Thank you, Madame President.
Let me begin by thanking the Accountability, Coherence and Transparency group for convening this event. The ACT has had a great UNGA week with your various initiatives. Baroness Anelay, the United Kingdom’s minister for the United Nations, is unfortunately unable to be here today but has asked me to pass on her congratulations for your initiative. I also wanted to thank civil society for being so involved in this set of reform issues, and also like to thank others that have put forward initiatives in this area, notably France and Mexico, for their leadership.
I’m proud to say that the United Kingdom is signing up to the ACT Code of Conduct. I hope that all current and prospective members of the Security Council will join us. Indeed, I’d be interested to know what reason they give if they are unable to do so.
There has been a lot of talk about the last 70 years, but if we look ahead to the next 70 years the UN needs to ensure that it remains agile and flexible enough to tackle the variety of challenges that are going to be ahead of us. We need to remain efficient and effective and get more so, and we need to look at the legitimacy and effectiveness of the Security Council in particular.

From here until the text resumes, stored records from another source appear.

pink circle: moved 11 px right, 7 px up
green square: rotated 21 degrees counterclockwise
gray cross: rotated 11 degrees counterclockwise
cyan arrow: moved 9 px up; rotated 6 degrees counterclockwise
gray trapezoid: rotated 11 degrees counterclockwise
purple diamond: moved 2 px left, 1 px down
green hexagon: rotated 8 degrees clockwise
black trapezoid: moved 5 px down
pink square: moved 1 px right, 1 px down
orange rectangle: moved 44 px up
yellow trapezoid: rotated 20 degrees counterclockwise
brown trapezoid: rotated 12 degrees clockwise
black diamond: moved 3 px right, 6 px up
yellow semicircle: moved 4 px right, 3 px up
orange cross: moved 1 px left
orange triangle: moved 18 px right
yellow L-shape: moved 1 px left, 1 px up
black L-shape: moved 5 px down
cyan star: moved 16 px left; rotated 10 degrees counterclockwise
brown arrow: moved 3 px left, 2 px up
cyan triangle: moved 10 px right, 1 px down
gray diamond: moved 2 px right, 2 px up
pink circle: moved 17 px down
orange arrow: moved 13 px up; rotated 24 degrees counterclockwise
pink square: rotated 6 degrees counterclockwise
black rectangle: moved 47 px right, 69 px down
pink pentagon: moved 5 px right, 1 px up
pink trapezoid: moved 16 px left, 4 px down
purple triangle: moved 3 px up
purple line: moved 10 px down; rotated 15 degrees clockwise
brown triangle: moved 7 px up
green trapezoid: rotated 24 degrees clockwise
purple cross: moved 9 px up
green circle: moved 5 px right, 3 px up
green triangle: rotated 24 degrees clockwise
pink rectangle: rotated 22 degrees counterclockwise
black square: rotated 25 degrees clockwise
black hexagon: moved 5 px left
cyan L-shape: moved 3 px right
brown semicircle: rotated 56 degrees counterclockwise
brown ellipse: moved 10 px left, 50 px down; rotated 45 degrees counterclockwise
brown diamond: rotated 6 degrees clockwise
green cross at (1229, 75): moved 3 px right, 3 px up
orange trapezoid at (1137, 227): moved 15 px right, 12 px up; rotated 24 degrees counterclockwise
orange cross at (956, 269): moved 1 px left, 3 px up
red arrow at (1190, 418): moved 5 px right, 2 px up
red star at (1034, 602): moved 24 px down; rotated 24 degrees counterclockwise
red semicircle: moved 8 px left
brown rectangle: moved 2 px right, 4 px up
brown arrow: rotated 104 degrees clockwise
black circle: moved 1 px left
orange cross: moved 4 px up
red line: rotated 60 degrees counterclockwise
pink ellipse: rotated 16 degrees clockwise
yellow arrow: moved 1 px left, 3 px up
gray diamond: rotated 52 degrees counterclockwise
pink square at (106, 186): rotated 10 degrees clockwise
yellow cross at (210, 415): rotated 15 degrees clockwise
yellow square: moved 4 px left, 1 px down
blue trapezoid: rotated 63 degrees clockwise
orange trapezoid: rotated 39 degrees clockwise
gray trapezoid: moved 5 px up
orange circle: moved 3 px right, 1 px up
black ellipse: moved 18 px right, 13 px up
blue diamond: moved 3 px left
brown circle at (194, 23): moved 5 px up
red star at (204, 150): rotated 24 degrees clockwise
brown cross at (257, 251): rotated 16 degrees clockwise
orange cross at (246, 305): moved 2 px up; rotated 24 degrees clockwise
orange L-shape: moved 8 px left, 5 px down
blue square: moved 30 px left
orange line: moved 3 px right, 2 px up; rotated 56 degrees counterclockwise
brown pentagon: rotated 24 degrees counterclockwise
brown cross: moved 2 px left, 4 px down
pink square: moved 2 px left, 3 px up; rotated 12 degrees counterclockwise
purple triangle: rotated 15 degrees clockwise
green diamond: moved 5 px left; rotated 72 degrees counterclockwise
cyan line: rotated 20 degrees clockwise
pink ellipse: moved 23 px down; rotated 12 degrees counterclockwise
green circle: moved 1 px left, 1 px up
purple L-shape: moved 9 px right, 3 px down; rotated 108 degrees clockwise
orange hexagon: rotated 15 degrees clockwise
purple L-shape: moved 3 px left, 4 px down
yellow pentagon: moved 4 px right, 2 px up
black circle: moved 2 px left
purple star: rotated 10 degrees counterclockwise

The track record in recent years has fallen short of where we would like it to be. I think our collective failure on Syria is a stain on our conscience. It has consequences for the standing of the Security Council and indeed the United Nations as a whole. We just cannot allow the narrow self interests of some to stand in the way of peace and progress for many.
For those permanent members that use the veto to block credible united action, they bear a heavy moral responsibility for the chaos and the situation that follows. And I very much hope that as we address the scourge of indiscriminate bombing, the barrel bombing, in the future that there are no vetoes or threats of vetoes there.
So I think that the ACT code is an important step forward. It emphasises the central role of all Security Council members in confronting threats to peace and security. It focuses minds and increases the political cost to those who do use their veto to block the way. I’m glad to say that the UK has not used our veto since 1989. I am proud to say today that we will never vote against credible Security Council action to stop mass atrocities and crimes against humanity.
Just very briefly, Madam President, there’s a wider range of reform initiatives which this is an important part of. There’s the selection of the next Secretary-General. The British government is championing reforms to make the selection process more transparent, structured and fair. Of course, it’s high time for a woman.
Secondly, there’s Security Council reform – the UK supports my Jamaican colleague’s excellent work. We welcome the decision to rollover discussions to the next session of the General Assembly.
And thirdly, there’s the Council’s working methods – and in our Presidency of the Security Council next month I look forward to following the lead of New Zealand in championing transparency and efficiency.
So I think, working together in all of these areas, we can help make the anniversary a moment for reform and renewal. I think the ACT group has done a fantastic job, with a powerful declaration of intent with this code.